There is a standard config that comes with the download of Cassandra. Here is a description of some of the basic information that needs to be in the configuration file:

Property Description Default
ClusterName The name of this cluster. This is mainly used to prevent machines in another logical cluster from joining any other cluster. Test
HashingStrategy Partitioning strategy required. Choices are RANDOM and OPHF RANDOM
RackAware Replication policy preferred.

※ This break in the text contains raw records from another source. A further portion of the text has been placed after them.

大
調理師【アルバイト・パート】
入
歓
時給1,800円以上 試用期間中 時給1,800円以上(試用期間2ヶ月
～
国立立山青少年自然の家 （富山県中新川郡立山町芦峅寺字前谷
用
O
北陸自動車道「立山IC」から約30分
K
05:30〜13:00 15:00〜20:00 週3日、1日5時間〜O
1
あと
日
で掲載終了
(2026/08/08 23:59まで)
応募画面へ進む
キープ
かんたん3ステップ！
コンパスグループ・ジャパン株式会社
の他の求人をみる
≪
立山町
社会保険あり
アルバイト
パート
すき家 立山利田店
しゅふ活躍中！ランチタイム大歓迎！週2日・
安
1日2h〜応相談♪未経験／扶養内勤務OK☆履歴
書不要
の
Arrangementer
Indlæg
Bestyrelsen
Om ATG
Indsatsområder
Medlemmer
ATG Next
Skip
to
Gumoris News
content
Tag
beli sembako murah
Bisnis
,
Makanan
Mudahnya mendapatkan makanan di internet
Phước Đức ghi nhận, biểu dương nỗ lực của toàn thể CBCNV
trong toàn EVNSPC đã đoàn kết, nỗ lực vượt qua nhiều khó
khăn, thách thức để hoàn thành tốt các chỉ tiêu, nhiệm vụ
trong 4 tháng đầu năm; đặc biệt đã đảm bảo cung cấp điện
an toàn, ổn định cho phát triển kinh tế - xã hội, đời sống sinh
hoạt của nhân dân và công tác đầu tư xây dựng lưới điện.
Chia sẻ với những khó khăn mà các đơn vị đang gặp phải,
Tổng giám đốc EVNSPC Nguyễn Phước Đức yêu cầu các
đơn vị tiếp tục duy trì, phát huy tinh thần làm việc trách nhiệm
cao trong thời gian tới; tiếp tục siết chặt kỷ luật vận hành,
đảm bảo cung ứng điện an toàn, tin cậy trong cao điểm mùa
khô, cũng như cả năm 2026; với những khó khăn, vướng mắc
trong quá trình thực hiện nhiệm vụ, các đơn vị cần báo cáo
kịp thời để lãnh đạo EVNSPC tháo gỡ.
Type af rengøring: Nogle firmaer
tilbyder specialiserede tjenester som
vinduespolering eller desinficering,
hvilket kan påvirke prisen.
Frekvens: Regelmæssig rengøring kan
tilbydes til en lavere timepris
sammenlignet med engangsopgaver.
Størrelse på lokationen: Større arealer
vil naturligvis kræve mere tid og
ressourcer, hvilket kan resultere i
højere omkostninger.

For now just say false false
MulticastChannel This is not used anymore.
ReplicationFactor Replication factor desired 3
ZookeeperAddress This is not used currently.
RpcTimeoutInMillis RPC timeout in milliseconds 2000
StoragePort TCP port on which all inter cluster communication takes place. 7000
ControlPort UDP port on which all cluster membership communications occur. 7001
ColumnIndexSizeInKB Size after which columns are indexed by the system 256KB
HttpPort HTTP port for the WEB dashboard. 80
MetadataDirectory Cassandra metadata information location.
CommitLogDirectory Location of the commit log.
CommitLogRotationThresholdInMB Size after which commit log needs to be rotated. 128
Seeds This is for dynamic node discovery. Nodes discover other nodes by initially contacting the seeds.

After the installation step navigate to the directory that contains the ANT build config and type "ant jar" at the prompt. Some common problems in the deployment steps are:

  • Modify the start-server script to the -Dstorage-config property to the location which contains the storage-conf.xml
  • Make sure the log4j.properties also resides in the same location as above.
  • Make sure the directory location for the log4j log files are pre-created or you could make them part of the start-server script.
  • Modify the Java heap settings in the start-server as per your requirements.

Typical Cassandra deployment has been on machines with 16GB RAM dual CPU quad core machines and more disks the better. We have typically used 3 disks per machine.